The entire data governance framework is divided into three tiers: the foundational standards and specifications layer; the data governance functional layer; and the data application layer. The core activities of data governance include data integration, data standardization, data structuring, as well as quality control and improvement of business data.


From the perspective of data integration, we have explored and implemented an automated pipeline capable of rapid integration. This solution enabled a large tertiary Grade A hospital to consolidate all historical data in less than one month, while incorporating a quality control rule library that updates daily with new rules. In terms of data standardization, we have developed Life Singularity’s proprietary common data model, terminology system, and unified query and computation framework.


In terms of data structuring, we have built a corpus of millions of entries through three years of accumulation, continuously refining annotation and models. The F1 score for named entity recognition has reached 97.9%, achieving an industry-leading level. Based on the outcomes of data governance, we have explored numerous data applications in partner hospitals.


In the field of clinical research, we and our partner hospitals have identified several candidate biomarkers. A landmark academic paper is set to be published shortly, with us as direct participants in the study—a key distinction from other big data companies that are involved only in the preliminary data organization phase.
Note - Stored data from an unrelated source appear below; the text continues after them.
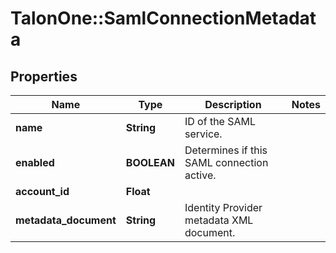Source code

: # TalonOne::SamlConnectionMetadata

## Properties
Name | Type | Description | Notes
------------ | ------------- | ------------- | -------------
**name** | **String** | ID of the SAML service. | 
**enabled** | **BOOLEAN** | Determines if this SAML connection active. | 
**account_id** | **Float** |  | 
**metadata_document** | **String** | Identity Provider metadata XML document. | 


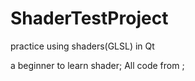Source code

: # ShaderTestProject
practice using shaders(GLSL) in Qt

a beginner to learn shader;
All code from <The book of Shaders>;
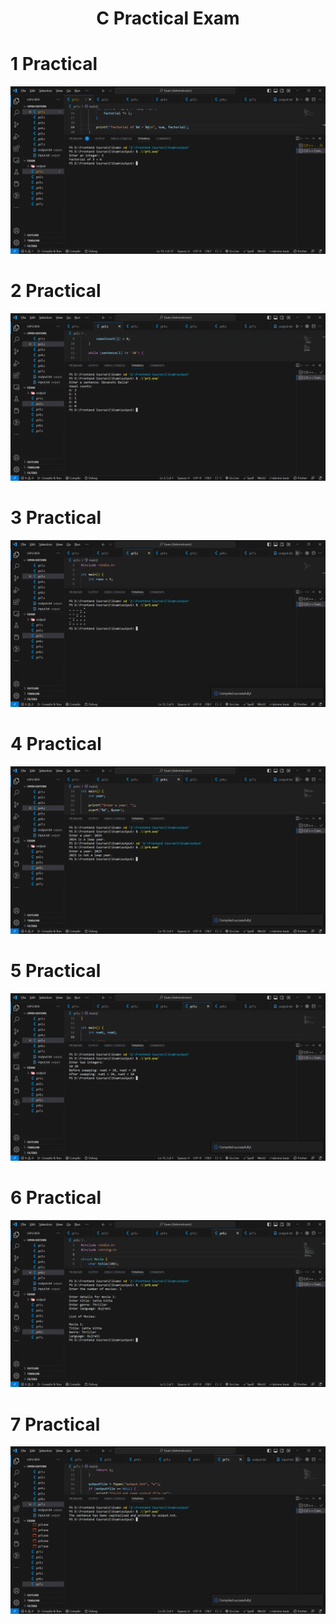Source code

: <h1 align="center"> C Practical Exam </h1>

<h1> 1 Practical </h1>

![1Practical Image](OutputImage/pr1.png)

<h1> 2 Practical </h1>

![2PracticalImage](OutputImage/pr2.png)

<h1> 3 Practical </h1>

![3 Practical Image](OutputImage/pr3.png)

<h1> 4 Practical </h1>

![4 Practical Image](OutputImage/pr4.png)

<h1> 5 Practical </h1>

![5 Practical Image](OutputImage/pr5.png)

<h1> 6 Practical </h1>

![6 Practical Image](OutputImage/pr6.png)

<h1> 7 Practical </h1>

![7 Practical Image](OutputImage/pr7.png)

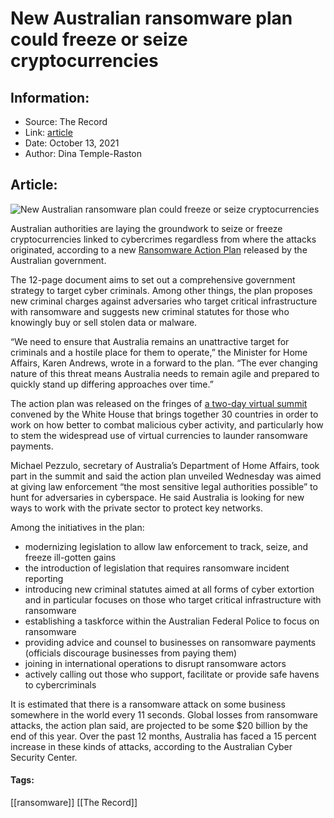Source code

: # New Australian ransomware plan could freeze or seize cryptocurrencies
### 

## Information:
+ Source: The Record
+ Link: [article](https://therecord.media/new-australian-ransomware-plan-could-freeze-or-seize-cryptocurrencies/)
+ Date: October 13, 2021
+ Author: Dina Temple-Raston


## Article:
![New Australian ransomware plan could freeze or seize cryptocurrencies](https://therecord.media/wp-content/uploads/2021/04/phone-banking-trojan-malware.png)

Australian authorities are laying the groundwork to seize or freeze cryptocurrencies linked to cybercrimes regardless from where the attacks originated, according to a new [Ransomware Action Plan](https://www.homeaffairs.gov.au/cyber-security-subsite/files/ransomware-action-plan.pdf) released by the Australian government.


The 12-page document aims to set out a comprehensive government strategy to target cyber criminals. Among other things, the plan proposes new criminal charges against adversaries who target critical infrastructure with ransomware and suggests new criminal statutes for those who knowingly buy or sell stolen data or malware. 


“We need to ensure that Australia remains an unattractive target for criminals and a hostile place for them to operate,” the Minister for Home Affairs, Karen Andrews, wrote in a forward to the plan. “The ever changing nature of this threat means Australia needs to remain agile and prepared to quickly stand up differing approaches over time.”


The action plan was released on the fringes of [a two-day virtual summit](https://therecord.media/u-s-convenes-30-countries-on-ransomware-threat-without-russia-or-china/) convened by the White House that brings together 30 countries in order to work on how better to combat malicious cyber activity, and particularly how to stem the widespread use of virtual currencies to launder ransomware payments.


Michael Pezzulo, secretary of Australia’s Department of Home Affairs, took part in the summit and said the action plan unveiled Wednesday was aimed at giving law enforcement “the most sensitive legal authorities possible” to hunt for adversaries in cyberspace. He said Australia is looking for new ways to work with the private sector to protect key networks. 


Among the initiatives in the plan:


* modernizing legislation to allow law enforcement to track, seize, and freeze ill-gotten gains
* the introduction of legislation that requires ransomware incident reporting
* introducing new criminal statutes aimed at all forms of cyber extortion and in particular focuses on those who target critical infrastructure with ransomware
* establishing a taskforce within the Australian Federal Police to focus on ransomware
* providing advice and counsel to businesses on ransomware payments (officials discourage businesses from paying them)
* joining in international operations to disrupt ransomware actors
* actively calling out those who support, facilitate or provide safe havens to cybercriminals


It is estimated that there is a ransomware attack on some business somewhere in the world every 11 seconds. Global losses from ransomware attacks, the action plan said, are projected to be some $20 billion by the end of this year. Over the past 12 months, Australia has faced a 15 percent increase in these kinds of attacks, according to the Australian Cyber Security Center. 





#### Tags:
[[ransomware]] [[The Record]]
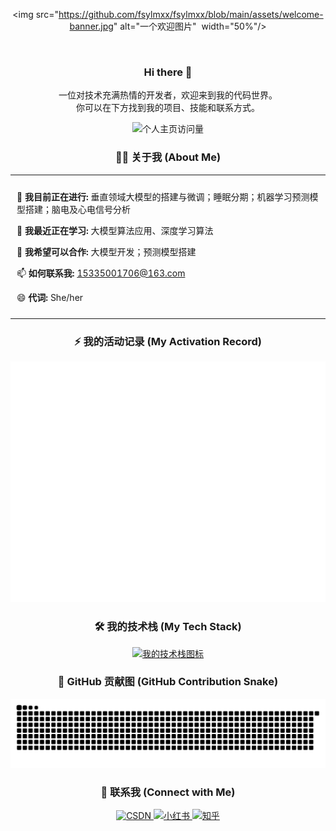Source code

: <div align="center">

<!-- 欢迎图片 (已修正链接) -->

<img src="https://github.com/fsylmxx/fsylmxx/blob/main/assets/welcome-banner.jpg" alt="一个欢迎图片"  width="50%"/>

<br/>

<!-- 简介 -->

<h3>
Hi there 👋
</h3>
<p>
一位对技术充满热情的开发者，欢迎来到我的代码世界。
<br/>
你可以在下方找到我的项目、技能和联系方式。
</p>

<!-- 访客徽章 -->

<p>
<img src="https://komarev.com/ghpvc/?username=fsylmxx&label=访客数&color=brightgreen&style=flat-square" alt="个人主页访问量"/>
</p>

</div>

<!-- 关于我 -->

<div align="center">
<h3>
👨‍💻 关于我 (About Me)
</h3>
<table align="center">
<tr>
<td align="left" style="padding: 10px;">
<p>🔭 <strong>我目前正在进行:</strong> 垂直领域大模型的搭建与微调；睡眠分期；机器学习预测模型搭建；脑电及心电信号分析</p>
<p>🌱 <strong>我最近正在学习:</strong> 大模型算法应用、深度学习算法</p>
<p>👯 <strong>我希望可以合作:</strong> 大模型开发；预测模型搭建</p>
<p>📫 <strong>如何联系我:</strong> <a href="mailto:15335001706@163.com">15335001706@163.com</a></p>
<p>😄 <strong>代词:</strong> She/her</p>
</td>
</tr>
</table>
</div>

<!-- 我的活动记录 -->

<div align="center">
<h3>⚡ 我的活动记录 (My Activation Record)</h3>
<img src="https://raw.githubusercontent.com/fsylmxx/fsylmxx/main/github-metrics.svg" alt="Metrics" />
</div>

<!-- 我的技术栈 -->

<div align="center">
<h3>🛠️ 我的技术栈 (My Tech Stack)</h3>
<a href="https://skillicons.dev">
<img src="https://skillicons.dev/icons?i=js,html,py,mysql,linux,git&perline=7" alt="我的技术栈图标"/>
</a>
</div>

<!-- GitHub 贡献图 -->

<div align="center">
<h3>🐍 GitHub 贡献图 (GitHub Contribution Snake)</h3>
<picture>
<!-- 深色模式下显示的动画 -->
<source
media="(prefers-color-scheme: dark)"
srcset="https://raw.githubusercontent.com/fsylmxx/fsylmxx/output/github-contribution-grid-snake-dark.svg"
/>
<!-- 浅色模式和默认情况下显示的动画 -->
<source
media="(prefers-color-scheme: light)"
srcset="https://raw.githubusercontent.com/fsylmxx/fsylmxx/output/github-contribution-grid-snake.svg"
/>
<img
alt="github contribution grid snake animation"
src="https://raw.githubusercontent.com/fsylmxx/fsylmxx/output/github-contribution-grid-snake.svg"
/>
</picture>
</div>

<!-- 联系我 -->

<div align="center">
<h3>🔗 联系我 (Connect with Me)</h3>
<p>
<!-- CSDN 博客 -->
<a href="https://blog.csdn.net/xixixiaojie" target="_blank">
<img src="https://img.shields.io/badge/CSDN-溪溪小姐-red?style=for-the-badge&logo=CSDN&logoColor=white" alt="CSDN"/>
</a>

<!-- 小红书 -->
<a href="https://www.xiaohongshu.com/user/profile/5c97793c00000000180211a7" target="_blank">
  <img src="https://img.shields.io/badge/小红书-我不撕嘴皮-FF2442?style=for-the-badge&logo=xiaohongshu&logoColor=white" alt="小红书"/>
</a>

<!-- 知乎 -->
<a href="https://www.zhihu.com/people/ruo-xi-9-90" target="_blank">
  <img src="https://img.shields.io/badge/知乎-若溪-0084FF?style=for-the-badge&logo=zhihu&logoColor=white" alt="知乎"/>
</a>

</p>
</div>
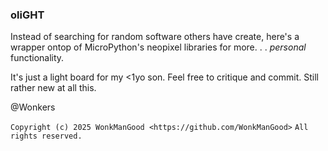 ### oliGHT
Instead of searching for random software others have create, here's a wrapper ontop of MicroPython's neopixel libraries for more. . . *personal* functionality.

It's just a light board for my <1yo son. Feel free to critique and commit. Still rather new at all this.

@Wonkers

`Copyright (c) 2025 WonkManGood <https://github.com/WonkManGood>`
`All rights reserved.`
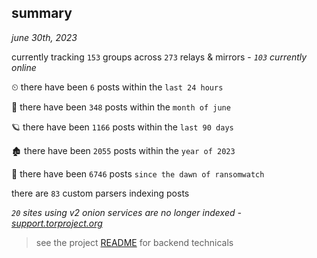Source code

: 
## summary
_june 30th, 2023_

currently tracking `153` groups across `273` relays & mirrors - _`103` currently online_

⏲ there have been `6` posts within the `last 24 hours`

🦈 there have been `348` posts within the `month of june`

🪐 there have been `1166` posts within the `last 90 days`

🏚 there have been `2055` posts within the `year of 2023`

🦕 there have been `6746` posts `since the dawn of ransomwatch`

there are `83` custom parsers indexing posts

_`20` sites using v2 onion services are no longer indexed - [support.torproject.org](https://support.torproject.org/onionservices/v2-deprecation/)_

> see the project [README](https://github.com/joshhighet/ransomwatch#ransomwatch--) for backend technicals
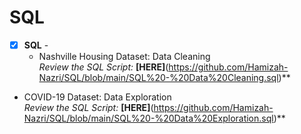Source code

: # SQL

- [x] **SQL** - 
  - Nashville Housing Dataset: Data Cleaning <br />
*Review the SQL Script:* **[HERE]**(https://github.com/Hamizah-Nazri/SQL/blob/main/SQL%20-%20Data%20Cleaning.sql)**<br />

- COVID-19 Dataset: Data Exploration  <br />
*Review the SQL Script:* **[HERE]**(https://github.com/Hamizah-Nazri/SQL/blob/main/SQL%20-%20Data%20Exploration.sql)**<br />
We have also achieved exploratory results in clinical decision support and operational management. Leveraging the foundation of data governance, we can unlock substantial business value through big data applications. Of course, data application is not the endpoint of data governance; a robust data governance framework must be a closed-loop system characterized by continuous iteration. During the process of data analysis and application, numerous issues with existing data are inevitably uncovered. Through data applications, we can identify data quality problems originating from business systems, and then implement targeted data quality control measures by integrating intelligent technologies with management strategies.


Such a comprehensive data governance framework has already been implemented in many hospitals across China. We will continue to explore, constantly accumulate experience and lessons learned in data governance, pioneer the path for medical big data governance in China, and contribute our expertise to the industry. Only with solid and in-depth data governance can the applications of medical big data and artificial intelligence be truly realized.